The annual accounting of the influence of labor organized by the U.S. Bureau of Labor Statistics shows that California unions in 2020 had 2.44 million active members. This is the largest number of members in the country, even with the state union lists falling to the minimum of seven years.
You see, the member count across the state dropped by 63,000 last year, down 2.5% and the third loss in four years. So how did the share of unions in the labor market grow across the state?
Well, the business restrictions that limit the pandemic have cut all state workers’ jobs across the state by more than triple the rate of union losses – an impressive 8.6% drop last year. This gap in job losses translated into California’s unions with 16.2% of jobs across the state last year – up from 15.2% in 2019 and the highest proportion of union workers since 2014.

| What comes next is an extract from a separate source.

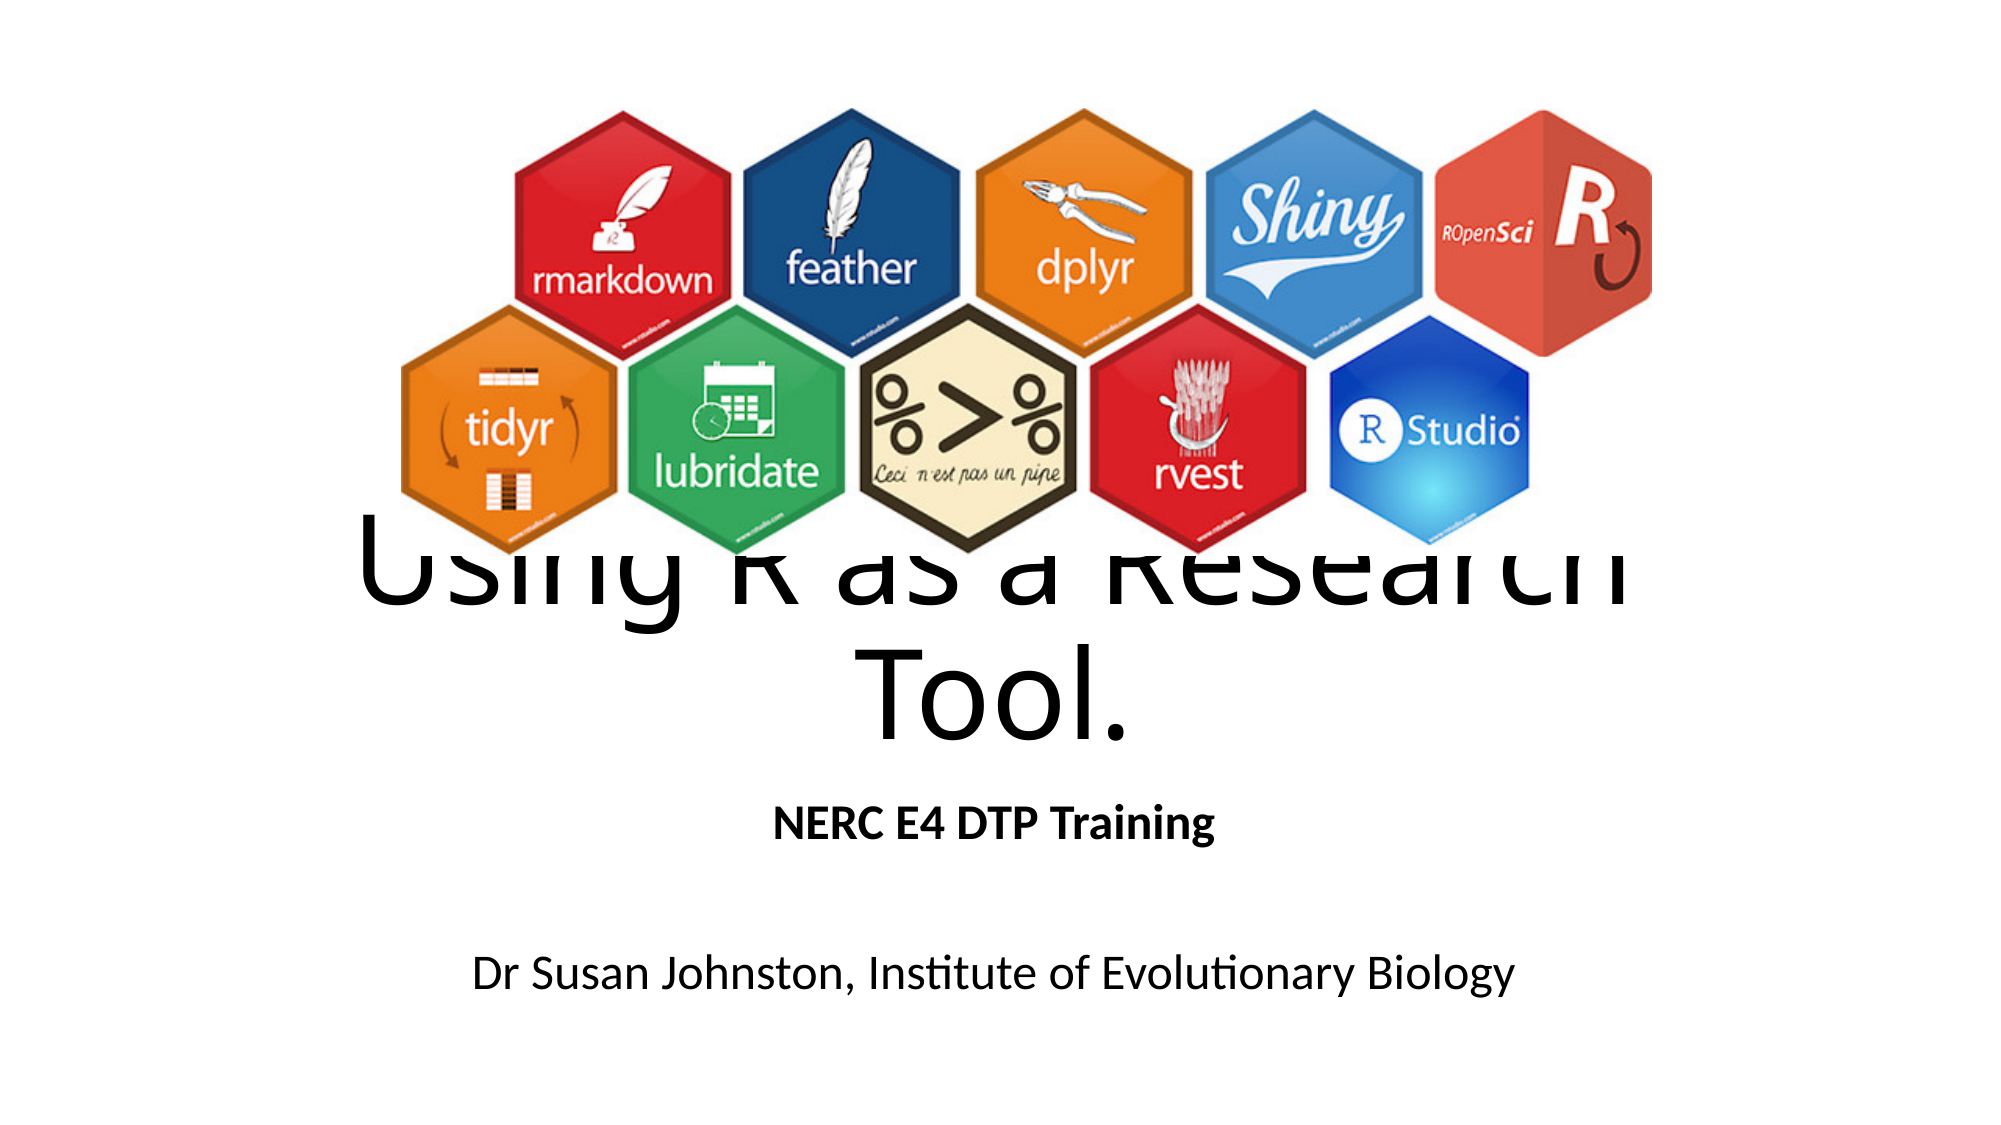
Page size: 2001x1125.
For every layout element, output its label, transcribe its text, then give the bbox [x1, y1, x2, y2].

picture [401, 108, 1652, 556]
title Using R as a Research Tool. [243, 382, 1744, 774]
subtitle NERC E4 DTP Training Dr Susan Johnston, Institute of Evolutionary Biology [243, 788, 1744, 1061]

Or see the trend this way: unions that have 1 in 6 jobs in California, but organized labor accounted for only 1 in 25 of job losses across the state in 2020.

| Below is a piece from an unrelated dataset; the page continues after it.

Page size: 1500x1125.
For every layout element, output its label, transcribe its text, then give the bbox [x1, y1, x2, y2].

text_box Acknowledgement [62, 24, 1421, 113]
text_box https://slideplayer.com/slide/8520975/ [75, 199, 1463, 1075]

Collective bargaining power probably had little to do with the superior performance of union jobs. Instead, it was more about mixing jobs and coronavirus precipitation.

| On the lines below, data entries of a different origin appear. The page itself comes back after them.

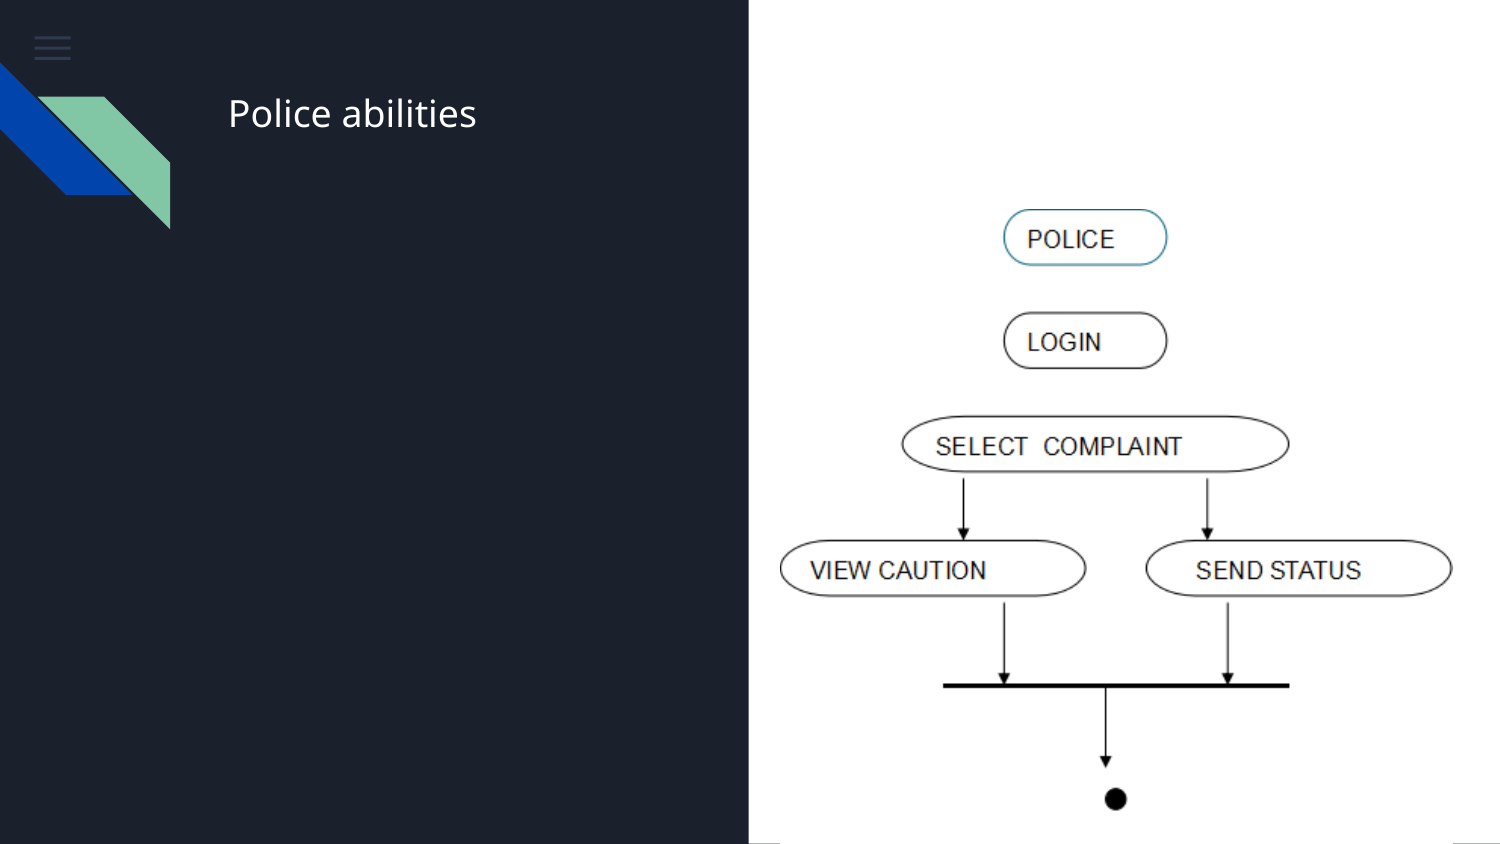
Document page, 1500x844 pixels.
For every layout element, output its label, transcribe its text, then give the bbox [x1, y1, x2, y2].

picture [780, 208, 1454, 844]
title Police abilities [212, 75, 706, 160]
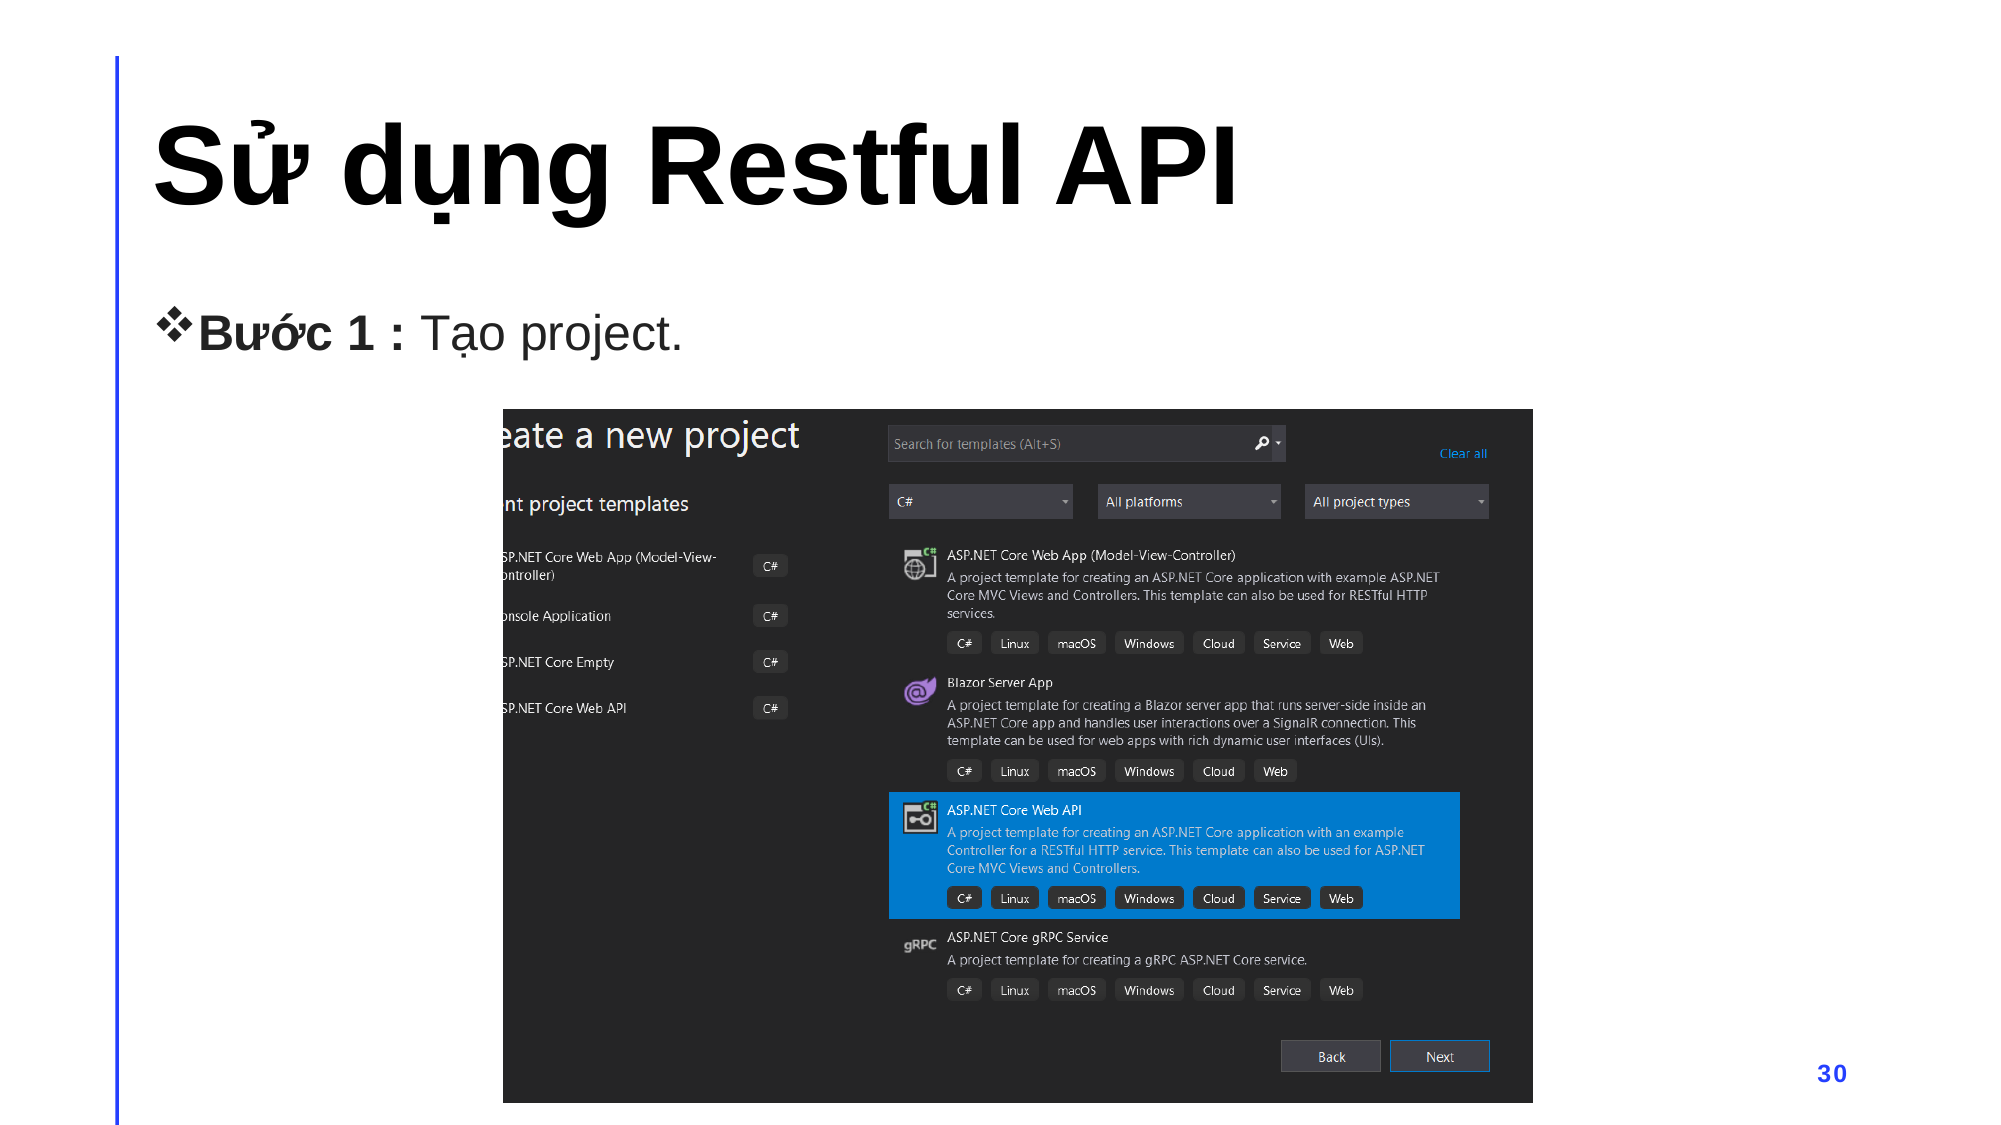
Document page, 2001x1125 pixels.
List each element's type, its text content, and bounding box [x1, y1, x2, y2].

title Sử dụng Restful API [137, 59, 1863, 278]
list Bước 1 : Tạo project. [137, 299, 1863, 1014]
slide_number 30 [1533, 1042, 1863, 1103]
picture [503, 409, 1533, 1103]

Consider California’s industries most affected by the pandemic – hospitality jobs that are often not unionized workplaces. Then, consider several “essential” jobs, such as first responders, supermarket staff, nursing and logistics workers. All are strongly unionized.
This trend is not just in California. The rest of the US had 11.81 million union members last year, down 258,000 or 2.1%. Compare that to the national labor market, which lost 6.5% of its workers, and union participation jumped from 9.6% to 10.1%.
However, like many business twists in the pandemic era, union employment trends were very different during the Great Recession.
In 2009-10, California unions lost 309,000 jobs or 11% of members. Overall, the state lost jobs at a rate of 7%. The union’s share of the labor force dropped from the most recent peak from 18.4% in 2008 to 17.5% in two years.
In this broader economic meltdown in the late 2000s, job cuts abounded in heavy union industries, from construction to transportation, from factory work to government officials.
Once again, the poor performance of the unions was a national standard in that recession. US unions lost 1.07 million members in 2009-10. This 8% drop was double the total job loss of just 4%. As a result, union participation in other states dropped from 11.7% to 11.1%.
I know that the union movement is a controversial issue in the political debate related to business, locally and nationally. But politics and economics can dance at different rates, as the 2020 membership standards show us.
California had the seventh highest proportion of unionized workers among the states, with 16.2%, behind Hawaii’s number 1, with 23.7%. Both are considered “liberal” politically.
And, not surprisingly, the lowest share of the work was found in the “conservative” South Carolina, with 2.6%.
Now, see where the unions fared best: “Red” Texas had 66,000 new members last year. However, the biggest labor cuts occurred in “blue” Washington, a loss of 81,000 jobs.
Or observe last year’s changes on a percentage basis. The biggest union gain was found in the “red” North Carolina, up 27%. The biggest loss to unions was in “blue” Colorado, down 23%.
The strange swings of the pandemic in the labor market may help explain the ups and downs of work in 2020. Or perhaps the evolution of the union movement is not as politically intertwined as we might think.